EARLY RELEASE: Patrick O'Driscoll

EARLY RELEASE: Patrick O'Driscoll

EARLY RELEASE: Patrick O'Driscoll

THIRTEEN years after a rape ordeal that left her with a fractured skull, she still sleeps with a baseball bat by her pillow.

The woman who was raped and brutalised by one of Ireland's most notorious sex predators is now living in terror of his imminent release.

Patrick 'Lolo' O'Driscoll (45) is due for release from prison within months having completed over 10 years of a 14-year rape sentence.

O'Driscoll committed the rape just months after being released from prison for another rape, serving nine years of a 12-year sentence.

Both rapes involved O'Driscoll ambushing women as they walked home alone in his native Cork and then subjecting them to a sick ordeal.

In one case, he told a woman he would target her child if she didn't comply with his wishes before beating her savagely over the head with a rock.

He was arrested after a huge manhunt that extended over most of north Cork.

Such was the fear that O'Driscoll instilled that women across north Cork wouldn't go out alone at night while he was loose.

However, O'Driscoll has been a model inmate in prison and is expected to qualify for 25pc remission of his sentence.

He has also availed of various training courses while in custody for the past 10 years and is expected to return to his Cork home.

However, one of his victims admitted that his release is the stuff of nightmares.

"I am dreading the day when he walks free. It is something I have feared for the past 10 years and we know that he will be out very soon," she told The Herald.

"I am a totally different person today to what I was before the rape. It completely changed me," she said.

"I was outgoing and confident. Now, I need to be surrounded by friends all the time.

"I won't go out alone at night. I won't ever walk alone. I sleep with a baseball bat by my pillow every night.

"I knew he was going to get out some time. But the prospect of early release is upsetting enough without realising that this man will be walking around free in our community."

The prospect has again thrown her rebuilt life into turmoil.

"I had nightmares for years about what happened and they are now back again. If I hear a noise outside my back window I'm jumping right out of my skin even though I know he is still behind bars.

"I feel so badly let down by the justice system. Here is a man that has shown he is a danger to women and yet he will be able to start his life over again.

"He attacked a woman a few months after getting out of prison before. What if he does it again? The gardai have been absolutely brilliant but they can only do so much."

The victim's mother said in 2003 that the sentence handed to O'Driscoll was "a joke".

"We expected at least 25 to 30 years' jail for him. He'll be out when he is about 45 . . . there were two trials and just a 14-year term, we're highly disgusted. This ordeal has destroyed my daughter," she said.
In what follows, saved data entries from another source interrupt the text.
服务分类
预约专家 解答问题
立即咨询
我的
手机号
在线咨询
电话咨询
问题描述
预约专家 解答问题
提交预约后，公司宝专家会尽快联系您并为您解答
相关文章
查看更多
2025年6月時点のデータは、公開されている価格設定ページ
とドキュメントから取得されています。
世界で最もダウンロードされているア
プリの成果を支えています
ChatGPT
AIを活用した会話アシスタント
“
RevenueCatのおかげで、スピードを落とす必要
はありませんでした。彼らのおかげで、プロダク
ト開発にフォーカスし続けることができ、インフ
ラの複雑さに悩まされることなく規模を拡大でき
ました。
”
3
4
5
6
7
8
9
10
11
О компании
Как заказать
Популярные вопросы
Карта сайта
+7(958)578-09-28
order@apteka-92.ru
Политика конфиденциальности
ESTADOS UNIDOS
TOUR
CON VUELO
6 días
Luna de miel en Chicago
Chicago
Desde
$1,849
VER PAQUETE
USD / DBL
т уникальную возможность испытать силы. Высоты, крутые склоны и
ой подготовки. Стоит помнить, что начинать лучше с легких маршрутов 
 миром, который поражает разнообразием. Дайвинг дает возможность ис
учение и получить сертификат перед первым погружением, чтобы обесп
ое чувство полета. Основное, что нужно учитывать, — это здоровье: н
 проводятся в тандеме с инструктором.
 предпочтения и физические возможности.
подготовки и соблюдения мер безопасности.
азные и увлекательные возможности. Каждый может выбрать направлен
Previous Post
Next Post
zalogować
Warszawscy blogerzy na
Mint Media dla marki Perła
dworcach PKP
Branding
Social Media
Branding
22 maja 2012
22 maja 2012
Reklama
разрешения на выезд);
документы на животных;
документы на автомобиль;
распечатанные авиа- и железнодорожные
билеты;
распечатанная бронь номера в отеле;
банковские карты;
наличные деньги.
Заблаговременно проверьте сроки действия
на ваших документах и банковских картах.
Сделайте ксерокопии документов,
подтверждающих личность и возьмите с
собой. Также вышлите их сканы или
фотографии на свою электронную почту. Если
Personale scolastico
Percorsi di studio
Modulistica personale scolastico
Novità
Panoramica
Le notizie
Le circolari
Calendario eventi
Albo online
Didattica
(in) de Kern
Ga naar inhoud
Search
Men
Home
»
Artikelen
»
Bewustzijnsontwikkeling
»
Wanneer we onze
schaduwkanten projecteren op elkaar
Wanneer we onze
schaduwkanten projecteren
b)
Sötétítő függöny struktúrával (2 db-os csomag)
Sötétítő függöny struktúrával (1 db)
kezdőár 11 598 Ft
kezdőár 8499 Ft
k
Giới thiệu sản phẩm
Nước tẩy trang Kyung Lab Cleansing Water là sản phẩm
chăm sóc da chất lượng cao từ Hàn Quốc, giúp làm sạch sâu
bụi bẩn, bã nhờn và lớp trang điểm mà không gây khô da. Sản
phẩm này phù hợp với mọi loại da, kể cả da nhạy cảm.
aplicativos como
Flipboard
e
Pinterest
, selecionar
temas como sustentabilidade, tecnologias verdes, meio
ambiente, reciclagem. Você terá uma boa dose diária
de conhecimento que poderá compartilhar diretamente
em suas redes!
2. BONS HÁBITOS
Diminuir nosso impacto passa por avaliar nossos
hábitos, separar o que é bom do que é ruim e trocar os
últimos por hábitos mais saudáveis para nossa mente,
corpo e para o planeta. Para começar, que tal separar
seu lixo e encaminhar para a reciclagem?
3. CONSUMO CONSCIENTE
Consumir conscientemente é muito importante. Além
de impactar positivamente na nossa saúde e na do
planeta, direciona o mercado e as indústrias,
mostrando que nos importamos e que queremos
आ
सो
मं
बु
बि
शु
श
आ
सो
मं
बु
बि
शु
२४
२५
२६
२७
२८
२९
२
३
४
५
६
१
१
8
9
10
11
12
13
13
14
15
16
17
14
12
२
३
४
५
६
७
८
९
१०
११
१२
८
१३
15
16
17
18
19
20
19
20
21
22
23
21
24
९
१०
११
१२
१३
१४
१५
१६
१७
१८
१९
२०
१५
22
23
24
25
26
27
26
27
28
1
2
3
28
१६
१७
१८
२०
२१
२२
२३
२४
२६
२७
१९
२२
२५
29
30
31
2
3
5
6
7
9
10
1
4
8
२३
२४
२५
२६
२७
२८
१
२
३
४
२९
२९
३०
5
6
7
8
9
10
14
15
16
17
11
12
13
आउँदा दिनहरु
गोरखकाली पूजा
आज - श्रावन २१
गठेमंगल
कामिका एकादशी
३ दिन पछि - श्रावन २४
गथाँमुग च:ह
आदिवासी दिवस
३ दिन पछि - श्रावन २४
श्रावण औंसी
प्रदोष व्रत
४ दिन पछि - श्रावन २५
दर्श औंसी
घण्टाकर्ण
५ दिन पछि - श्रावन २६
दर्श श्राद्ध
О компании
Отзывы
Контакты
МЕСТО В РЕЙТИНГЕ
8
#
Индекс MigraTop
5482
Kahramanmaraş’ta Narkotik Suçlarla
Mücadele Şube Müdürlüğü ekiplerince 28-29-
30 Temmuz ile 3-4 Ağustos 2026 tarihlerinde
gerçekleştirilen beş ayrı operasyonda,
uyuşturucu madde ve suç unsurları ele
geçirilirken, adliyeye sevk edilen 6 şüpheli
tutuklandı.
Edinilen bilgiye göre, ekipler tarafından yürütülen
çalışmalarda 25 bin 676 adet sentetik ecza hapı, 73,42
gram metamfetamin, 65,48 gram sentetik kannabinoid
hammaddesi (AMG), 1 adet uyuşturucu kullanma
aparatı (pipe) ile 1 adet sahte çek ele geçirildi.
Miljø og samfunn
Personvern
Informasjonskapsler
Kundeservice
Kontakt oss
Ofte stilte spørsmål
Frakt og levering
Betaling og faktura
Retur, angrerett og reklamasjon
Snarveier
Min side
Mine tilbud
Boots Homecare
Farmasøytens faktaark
O'Driscoll has now spent almost half his life in prison.

O'Driscoll was jailed for rape in 1991 and spent nine years behind bars.

He was released in March 2000 but, on September 3, committed his second rape.


A third woman narrowly escaped a similar fate when O'Driscoll stalked and attacked her in July 2001, only for her brother to hear the noise. When he went to check what was wrong, O'Driscoll fled.

That attack occurred while gardai were hunting for O'Driscoll in connection with the September 2000 attack.

When four gardai tried to arrest him on September 8, 2000, in relation to the rape committed five days earlier, he attacked them with a slash hook.

He was later released while the investigation proceeded but, when gardai went to arrest him a second time, O'Driscoll managed to evade them for four months.

One evening, he drove straight through a checkpoint and vanished.